Face à cela et comme dans beaucoup de pays pauvres, se développe, un « féminisme populaire », qui fait du féminisme sans le savoir ou en le sachant très bien, se battant pour des droits concrets et immédiats. Dans certains quartiers, si le tissu social reste dense, ces groupes voient le jour, vivent et organisent les femmes entre elles. Mais très souvent, ces structures, confrontées à des problèmes immédiats, cherchent des solutions immédiates. C’est tout à leur honneur mais cela pousse quelquefois à ne voir les femmes des quartiers que dans le cadre de la cellule familiale. On est aidé-e en tant que mère.
Autrefois, les réponses immédiates à des problèmes concrets finissaient par être absorbées et digérées par les structures traditionnelles du mouvement ouvrier. Même si cela nécessitait des batailles au sein même de ces groupes (débat sur le droit de vote, sur l’égalité des salaires, sur l’avortement….). Aujourd’hui chaque lutte acharnée menée par ces structures est aussitôt oubliée ou est à recommencer.
C’est en cela que le CNDF est une structure essentielle à préserver. Non pas parce qu’elle répond immédiatement aux problèmes des filles des quartiers populaires mais bien parce que cette mise en commun des organisations, ce lien entretenu avec les structures traditionnelles du mouvement social permet de créer une caisse de résonnance pour ce travail féministe quotidien. Notre intervention en tant que militant-Es politiques doit être de cet ordre là, lier les combats des femmes avec une histoire, et avec des groupes syndicaux, politiques pouvant faire caisse de résonnance. [2].
Et s’il faut tirer un bilan…. Tirons-le sérieusement
Le féminisme serait-il post-colonial ?
Il serait idiot de penser que la polémique sur le féminisme post colonial (voir appel de 2004) n’était qu’un simple piège. Il faut bien évidemment tirer les bilans du féminisme des années 1970. Pour autant, les mêmes qui se réclament d’un féminisme différent, ne font dans leur appel de 2004, aucune distinction entre les divers courants féministes qui existaient. Il n’y plus qu’une seule féministe blanche, potentiellement raciste et toujours donneuse de leçons. Souvent, le lien est fait aussi avec les institutions et quelquefois avec les théories de nos ennemis. Par exemple, on peut lire à Lyon, en mars 2007, dans un appel à un meeting par le groupe « Rebellyon.fr , collectif des féministes indigènes » : « Personnalités politiques, intellectuel-e-s, féministes, représentants institutionnels... en France, se penchant avec humanisme et compassion sur le sort des femmes issues de l’immigration post-coloniale que NOUS sommes ». On peut comprendre que cette généralisation et la confusion qu’elle autorise énervent.
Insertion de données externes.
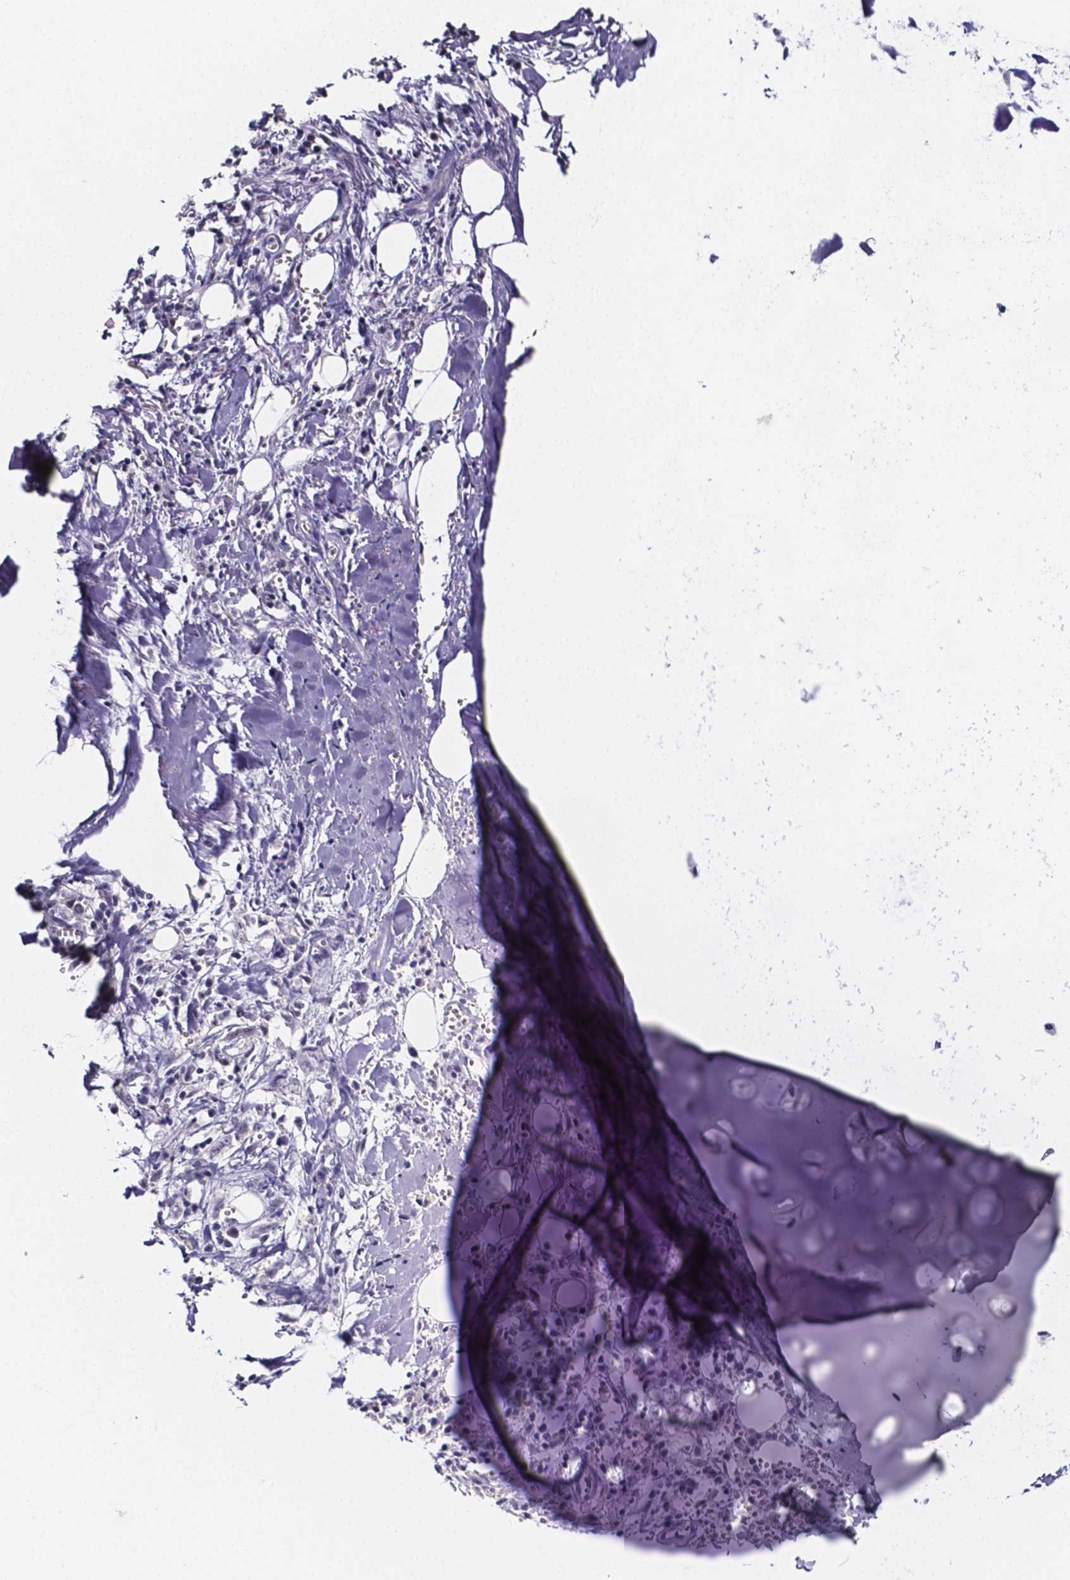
{"staining": {"intensity": "negative", "quantity": "none", "location": "none"}, "tissue": "adipose tissue", "cell_type": "Adipocytes", "image_type": "normal", "snomed": [{"axis": "morphology", "description": "Normal tissue, NOS"}, {"axis": "morphology", "description": "Squamous cell carcinoma, NOS"}, {"axis": "topography", "description": "Cartilage tissue"}, {"axis": "topography", "description": "Bronchus"}, {"axis": "topography", "description": "Lung"}], "caption": "There is no significant positivity in adipocytes of adipose tissue. (DAB (3,3'-diaminobenzidine) IHC, high magnification).", "gene": "IZUMO1", "patient": {"sex": "male", "age": 66}}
Tirer le bilan du féminisme, ce n’est pas globaliser. Les féministes qui se réclamaient d’un féminisme lutte des classes se sont battues pied à pied pour que leurs idées l’emportent. Tel ne fut pas le cas… Mais c’est toujours un peu fort de café de voir que l’on accuse ces courants des dérives réactionnaires de leurs ennemis.
On glorifie le militant ouvrier qui s’est battu seul face à la droite, au stalinisme et aux trahisons de la gauche. Cela ne nous viendrait pas à l’idée de le renvoyer aux côtés de BHL, simplement parce que ce qu’il défendait ne l’a pas emporté.
Le mouvement féministe comme le mouvement ouvrier a subi les effets de la contre offensive ultralibérale. De nouveaux courants prétendent bousculer les rangs des féministes et posent aujourd’hui la question d’une possible dérive raciste mais ils prennent parfois un raccourci fort injuste et surtout fort malsain.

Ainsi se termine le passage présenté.